Jeudi, la filiale logisitique du groupe de distribution Intermarché a annoncé la fermeture de six de ses 38 bases d’ici 2018, dans le cadre d’un plan de restructuration entamé en 2012. Les syndicats estiment que plus de 600 emplois sont menacés par cette nouvelle réorganisation, chiffre que conteste la direction.

Mercredi, le groupe Gefco a indiqué qu’il étudiait la suppression de 500 postes en France, soit plus de 10% de ses effectifs dans l’Hexagone, pour réduire ses coûts, sans toutefois fermer d’agence.

Fin mars, MoryGlobal a été placé en liquidation judiciaire, entraînant le licenciement des 2.150 salariés de l’entreprise, un an seulement après avoir sa création sur les décombres de la société Mory Ducros, elle-même liquidée début 2014 au prix de 2.800 licenciements.

“Dumping” et “guerre des prix”

Le transport routier de marchandises en France est soumis à “une tension économique extrême” du fait du “dumping social” pratiqué par les entreprises d’Europe de l’Est, en particulier de Pologne, explique Gilles Mathelié-Guillet, délégué général de l’Organisation des transporteurs routiers européens (OTRE).

Les fédérations patronales dénoncent depuis longtemps une “concurrence déloyale” sur le cabotage, qui autorise depuis 2009 un transporteur européen à effectuer au maximum trois livraisons en sept jours dans un autre pays.

Mais “ces gens-là cassent les prix” car ils sont “40% moins cher”, poursuit M. Mathelié-Guillet, dénonçant par ailleurs une “absence de contrôle de la fraude”, notamment “la prolifération de véhicules de moins de 3,5 tonnes”, qu’il qualifie de “véritable plaie” pour la profession.

Le gouvernement entend imposer, via la loi Macron actuellement débattue au Parlement, une rémunération du cabotage au niveau du Smic, à l’instar de l’Allemagne, qui a mis en oeuvre une mesure similaire depuis le 1er janvier, aussitôt contestée par 14 Etats européens.

Mais les cas Gefco et MoryGlobal sont aussi les conséquences de la “guerre des prix” qui sévit dans le secteur de la messagerie, c’est-à-dire le transport de colis, une activité pourtant “préservée du cabotage” parce qu’elle “nécessite de grands réseaux avec une bonne implantation”, observe Nicolas Paulissen, délégué général de la Fédération nationale des transporteurs routiers (FNTR).

A force d’économiser sur leur marges malgré des “coûts fixes importants”, les entreprises de messagerie sont fragilisées, entraînant des faillite parfois retentissantes, comme celle de Sernam en 2012, rappelle-t-il.

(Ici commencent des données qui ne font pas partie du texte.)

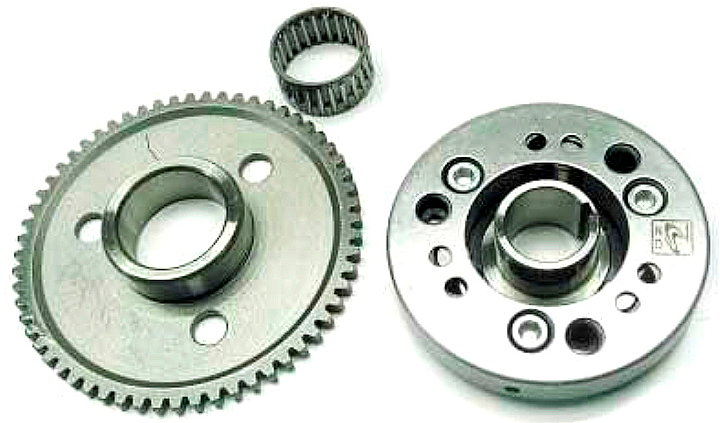
Figure 10. Clutch and one-way bearing.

Sous-traitants sur la sellette

S’il “ne croit pas” à de nouveaux plans sociaux d’envergure dans le secteur de la messagerie, M. Paulissen s’inquiète pour le réseau de PME dans ce secteur où “50% du chiffre d’affaires est sous-traité”.

Beaucoup “vont se retrouver en grande difficulté” du fait de la liquidation de MoryGlobal, sans certitude de recouvrer leurs créances, ajoute-t-il.

Selon l’Insee, quelque 1.600 entreprises de messagerie employaient environ 53.000 salariés fin 2012, pour un chiffre d’affaires global de 9,7 milliards d’euros.

Pris dans son ensemble, le transport routier de marchandises emploie environ 600.000 personnes en France dans 40.000 entreprises, dont “6% à 8% déposent le bilan chaque année”, selon M. Mathelié-Guillet.